_Your goal_: Your task is to copy the lines of the data below from the line holding "of unremarkable cervix" through the line holding "negative for protein", inclusive, exactly and with nothing added.

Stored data

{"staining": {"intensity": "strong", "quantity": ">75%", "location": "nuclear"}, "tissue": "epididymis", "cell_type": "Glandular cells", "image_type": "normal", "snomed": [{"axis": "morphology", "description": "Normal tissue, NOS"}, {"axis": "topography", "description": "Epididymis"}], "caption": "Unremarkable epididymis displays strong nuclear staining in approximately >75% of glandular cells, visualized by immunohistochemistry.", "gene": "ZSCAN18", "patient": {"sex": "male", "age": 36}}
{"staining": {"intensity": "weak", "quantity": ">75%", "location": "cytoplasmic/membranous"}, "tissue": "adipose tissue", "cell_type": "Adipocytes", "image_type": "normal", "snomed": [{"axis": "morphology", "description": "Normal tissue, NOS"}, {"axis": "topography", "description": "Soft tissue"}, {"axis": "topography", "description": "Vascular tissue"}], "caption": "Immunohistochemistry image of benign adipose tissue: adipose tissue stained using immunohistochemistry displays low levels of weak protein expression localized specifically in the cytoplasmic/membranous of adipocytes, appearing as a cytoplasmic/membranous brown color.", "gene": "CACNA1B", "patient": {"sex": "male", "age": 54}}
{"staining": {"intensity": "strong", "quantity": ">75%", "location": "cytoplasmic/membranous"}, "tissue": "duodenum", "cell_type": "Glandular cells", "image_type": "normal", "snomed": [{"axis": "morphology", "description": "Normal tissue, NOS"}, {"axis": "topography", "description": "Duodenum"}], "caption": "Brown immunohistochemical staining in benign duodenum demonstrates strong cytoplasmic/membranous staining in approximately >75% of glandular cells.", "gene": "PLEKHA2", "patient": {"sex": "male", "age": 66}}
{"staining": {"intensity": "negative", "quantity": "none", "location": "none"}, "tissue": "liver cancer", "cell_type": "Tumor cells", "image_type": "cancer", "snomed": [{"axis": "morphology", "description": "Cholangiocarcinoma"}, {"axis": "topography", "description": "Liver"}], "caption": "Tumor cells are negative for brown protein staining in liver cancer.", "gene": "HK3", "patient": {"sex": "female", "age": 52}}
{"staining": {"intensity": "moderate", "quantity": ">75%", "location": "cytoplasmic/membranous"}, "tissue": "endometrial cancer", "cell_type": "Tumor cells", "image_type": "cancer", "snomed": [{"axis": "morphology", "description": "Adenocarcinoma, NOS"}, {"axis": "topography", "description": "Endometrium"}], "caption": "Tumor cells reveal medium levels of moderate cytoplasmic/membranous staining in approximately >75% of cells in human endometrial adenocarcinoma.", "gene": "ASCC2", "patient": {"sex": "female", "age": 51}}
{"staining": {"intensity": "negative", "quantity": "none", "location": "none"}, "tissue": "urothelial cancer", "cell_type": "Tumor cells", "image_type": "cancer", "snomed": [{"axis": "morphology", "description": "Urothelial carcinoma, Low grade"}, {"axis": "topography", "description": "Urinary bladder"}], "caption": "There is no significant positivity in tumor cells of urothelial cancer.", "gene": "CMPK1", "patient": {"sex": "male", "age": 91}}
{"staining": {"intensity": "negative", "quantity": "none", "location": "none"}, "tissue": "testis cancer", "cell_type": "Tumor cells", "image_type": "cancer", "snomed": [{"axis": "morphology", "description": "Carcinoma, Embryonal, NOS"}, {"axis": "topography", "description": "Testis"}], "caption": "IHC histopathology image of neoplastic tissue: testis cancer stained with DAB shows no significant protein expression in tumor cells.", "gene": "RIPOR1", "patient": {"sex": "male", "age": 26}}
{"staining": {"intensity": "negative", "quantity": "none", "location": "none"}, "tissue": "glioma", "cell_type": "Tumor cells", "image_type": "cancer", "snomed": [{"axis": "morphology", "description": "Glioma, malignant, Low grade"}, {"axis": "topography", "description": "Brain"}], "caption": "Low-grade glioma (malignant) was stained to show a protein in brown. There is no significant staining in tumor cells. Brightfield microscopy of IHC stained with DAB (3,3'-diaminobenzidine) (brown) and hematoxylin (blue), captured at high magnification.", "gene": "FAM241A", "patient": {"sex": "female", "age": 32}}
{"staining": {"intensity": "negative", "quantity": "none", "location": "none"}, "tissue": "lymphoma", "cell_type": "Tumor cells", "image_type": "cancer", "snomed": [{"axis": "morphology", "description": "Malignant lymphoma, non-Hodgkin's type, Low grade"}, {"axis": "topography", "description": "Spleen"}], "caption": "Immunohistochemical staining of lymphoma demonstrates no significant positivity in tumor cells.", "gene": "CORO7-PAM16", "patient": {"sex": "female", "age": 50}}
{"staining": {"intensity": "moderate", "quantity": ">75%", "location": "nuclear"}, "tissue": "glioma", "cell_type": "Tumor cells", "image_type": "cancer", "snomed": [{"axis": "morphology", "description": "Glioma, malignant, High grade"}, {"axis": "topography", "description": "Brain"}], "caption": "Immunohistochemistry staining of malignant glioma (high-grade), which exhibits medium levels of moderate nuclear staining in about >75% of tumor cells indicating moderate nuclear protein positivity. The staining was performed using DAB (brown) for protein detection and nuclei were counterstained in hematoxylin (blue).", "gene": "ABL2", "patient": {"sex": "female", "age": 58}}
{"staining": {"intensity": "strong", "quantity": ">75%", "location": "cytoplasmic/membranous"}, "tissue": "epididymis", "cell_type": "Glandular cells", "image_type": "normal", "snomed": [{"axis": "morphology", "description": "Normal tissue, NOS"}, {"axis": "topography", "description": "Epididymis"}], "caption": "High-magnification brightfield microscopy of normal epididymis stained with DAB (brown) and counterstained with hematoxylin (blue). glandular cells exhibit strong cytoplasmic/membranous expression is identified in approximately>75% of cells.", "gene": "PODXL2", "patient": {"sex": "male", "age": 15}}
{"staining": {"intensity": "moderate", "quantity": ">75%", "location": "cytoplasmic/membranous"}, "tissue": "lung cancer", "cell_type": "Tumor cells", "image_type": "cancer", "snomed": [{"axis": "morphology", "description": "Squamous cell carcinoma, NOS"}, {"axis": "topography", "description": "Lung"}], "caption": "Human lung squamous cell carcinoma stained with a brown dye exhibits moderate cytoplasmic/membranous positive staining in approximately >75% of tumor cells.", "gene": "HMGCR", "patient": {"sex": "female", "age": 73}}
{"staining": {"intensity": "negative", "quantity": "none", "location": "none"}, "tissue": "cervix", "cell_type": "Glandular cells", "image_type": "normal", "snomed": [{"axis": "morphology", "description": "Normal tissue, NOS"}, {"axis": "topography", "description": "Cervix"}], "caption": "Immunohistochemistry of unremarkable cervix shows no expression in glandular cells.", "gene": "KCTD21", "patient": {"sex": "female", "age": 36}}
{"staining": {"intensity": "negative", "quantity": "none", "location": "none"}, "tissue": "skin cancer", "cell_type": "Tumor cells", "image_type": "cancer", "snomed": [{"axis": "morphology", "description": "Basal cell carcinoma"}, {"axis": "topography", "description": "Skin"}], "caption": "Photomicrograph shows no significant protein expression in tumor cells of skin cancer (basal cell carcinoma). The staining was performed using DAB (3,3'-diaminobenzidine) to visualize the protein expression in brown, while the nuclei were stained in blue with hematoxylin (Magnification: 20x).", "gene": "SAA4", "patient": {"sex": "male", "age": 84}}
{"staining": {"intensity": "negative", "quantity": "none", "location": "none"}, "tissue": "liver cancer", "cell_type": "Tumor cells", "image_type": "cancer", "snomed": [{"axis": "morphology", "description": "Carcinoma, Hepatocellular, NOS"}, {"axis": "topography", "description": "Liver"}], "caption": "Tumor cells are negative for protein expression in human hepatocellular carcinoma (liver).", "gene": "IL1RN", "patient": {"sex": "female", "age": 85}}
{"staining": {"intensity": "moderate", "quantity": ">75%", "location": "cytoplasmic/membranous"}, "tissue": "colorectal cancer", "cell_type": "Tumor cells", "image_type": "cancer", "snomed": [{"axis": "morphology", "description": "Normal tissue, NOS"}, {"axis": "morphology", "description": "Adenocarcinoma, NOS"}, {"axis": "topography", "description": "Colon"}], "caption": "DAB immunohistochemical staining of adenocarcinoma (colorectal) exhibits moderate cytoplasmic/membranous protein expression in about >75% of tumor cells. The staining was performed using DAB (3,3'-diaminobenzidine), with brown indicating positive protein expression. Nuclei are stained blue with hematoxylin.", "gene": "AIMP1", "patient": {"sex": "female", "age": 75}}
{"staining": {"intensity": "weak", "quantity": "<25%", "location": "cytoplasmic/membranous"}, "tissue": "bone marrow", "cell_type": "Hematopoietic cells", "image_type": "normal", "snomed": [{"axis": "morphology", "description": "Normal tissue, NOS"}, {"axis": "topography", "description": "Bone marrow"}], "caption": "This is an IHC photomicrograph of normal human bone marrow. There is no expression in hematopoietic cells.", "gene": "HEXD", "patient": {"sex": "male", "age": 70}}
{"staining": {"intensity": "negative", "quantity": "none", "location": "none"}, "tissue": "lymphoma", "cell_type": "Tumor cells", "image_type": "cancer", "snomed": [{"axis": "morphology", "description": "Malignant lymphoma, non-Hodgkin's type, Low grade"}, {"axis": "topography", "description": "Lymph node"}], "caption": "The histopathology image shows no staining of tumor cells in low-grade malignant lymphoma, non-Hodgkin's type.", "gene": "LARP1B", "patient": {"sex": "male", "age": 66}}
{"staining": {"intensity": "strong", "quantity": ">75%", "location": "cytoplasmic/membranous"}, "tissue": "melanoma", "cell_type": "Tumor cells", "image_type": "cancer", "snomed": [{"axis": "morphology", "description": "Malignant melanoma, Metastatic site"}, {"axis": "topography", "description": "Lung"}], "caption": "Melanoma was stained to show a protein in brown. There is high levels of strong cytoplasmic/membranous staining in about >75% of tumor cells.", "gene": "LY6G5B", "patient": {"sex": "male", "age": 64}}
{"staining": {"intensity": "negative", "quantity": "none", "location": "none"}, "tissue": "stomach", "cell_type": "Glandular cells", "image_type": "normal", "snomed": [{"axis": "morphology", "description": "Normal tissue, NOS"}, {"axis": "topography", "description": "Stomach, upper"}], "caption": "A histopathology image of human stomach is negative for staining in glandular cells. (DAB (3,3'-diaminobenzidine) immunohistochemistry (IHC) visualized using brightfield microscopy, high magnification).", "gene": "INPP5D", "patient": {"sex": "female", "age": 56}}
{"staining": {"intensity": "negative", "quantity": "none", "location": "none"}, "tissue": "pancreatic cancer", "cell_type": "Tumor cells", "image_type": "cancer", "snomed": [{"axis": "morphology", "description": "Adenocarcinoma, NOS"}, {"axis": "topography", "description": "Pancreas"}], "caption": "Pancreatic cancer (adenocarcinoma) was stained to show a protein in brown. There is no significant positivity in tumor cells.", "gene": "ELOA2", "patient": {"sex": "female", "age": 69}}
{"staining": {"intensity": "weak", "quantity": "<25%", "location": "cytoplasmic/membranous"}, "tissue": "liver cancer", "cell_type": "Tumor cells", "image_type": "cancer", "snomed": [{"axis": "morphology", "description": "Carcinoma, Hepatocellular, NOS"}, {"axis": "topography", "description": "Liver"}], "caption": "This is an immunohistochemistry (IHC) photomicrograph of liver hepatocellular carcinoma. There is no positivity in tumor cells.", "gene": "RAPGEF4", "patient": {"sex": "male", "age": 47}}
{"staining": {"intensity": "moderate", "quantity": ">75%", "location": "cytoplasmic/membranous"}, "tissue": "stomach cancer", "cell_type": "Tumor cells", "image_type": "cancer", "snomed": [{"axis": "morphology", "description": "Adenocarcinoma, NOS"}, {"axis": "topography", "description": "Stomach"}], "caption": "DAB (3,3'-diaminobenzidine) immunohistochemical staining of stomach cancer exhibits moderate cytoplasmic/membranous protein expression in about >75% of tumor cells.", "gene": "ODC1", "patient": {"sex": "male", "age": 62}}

_Reply_:
{"staining": {"intensity": "negative", "quantity": "none", "location": "none"}, "tissue": "cervix", "cell_type": "Glandular cells", "image_type": "normal", "snomed": [{"axis": "morphology", "description": "Normal tissue, NOS"}, {"axis": "topography", "description": "Cervix"}], "caption": "Immunohistochemistry of unremarkable cervix shows no expression in glandular cells.", "gene": "KCTD21", "patient": {"sex": "female", "age": 36}}
{"staining": {"intensity": "negative", "quantity": "none", "location": "none"}, "tissue": "skin cancer", "cell_type": "Tumor cells", "image_type": "cancer", "snomed": [{"axis": "morphology", "description": "Basal cell carcinoma"}, {"axis": "topography", "description": "Skin"}], "caption": "Photomicrograph shows no significant protein expression in tumor cells of skin cancer (basal cell carcinoma). The staining was performed using DAB (3,3'-diaminobenzidine) to visualize the protein expression in brown, while the nuclei were stained in blue with hematoxylin (Magnification: 20x).", "gene": "SAA4", "patient": {"sex": "male", "age": 84}}
{"staining": {"intensity": "negative", "quantity": "none", "location": "none"}, "tissue": "liver cancer", "cell_type": "Tumor cells", "image_type": "cancer", "snomed": [{"axis": "morphology", "description": "Carcinoma, Hepatocellular, NOS"}, {"axis": "topography", "description": "Liver"}], "caption": "Tumor cells are negative for protein expression in human hepatocellular carcinoma (liver).", "gene": "IL1RN", "patient": {"sex": "female", "age": 85}}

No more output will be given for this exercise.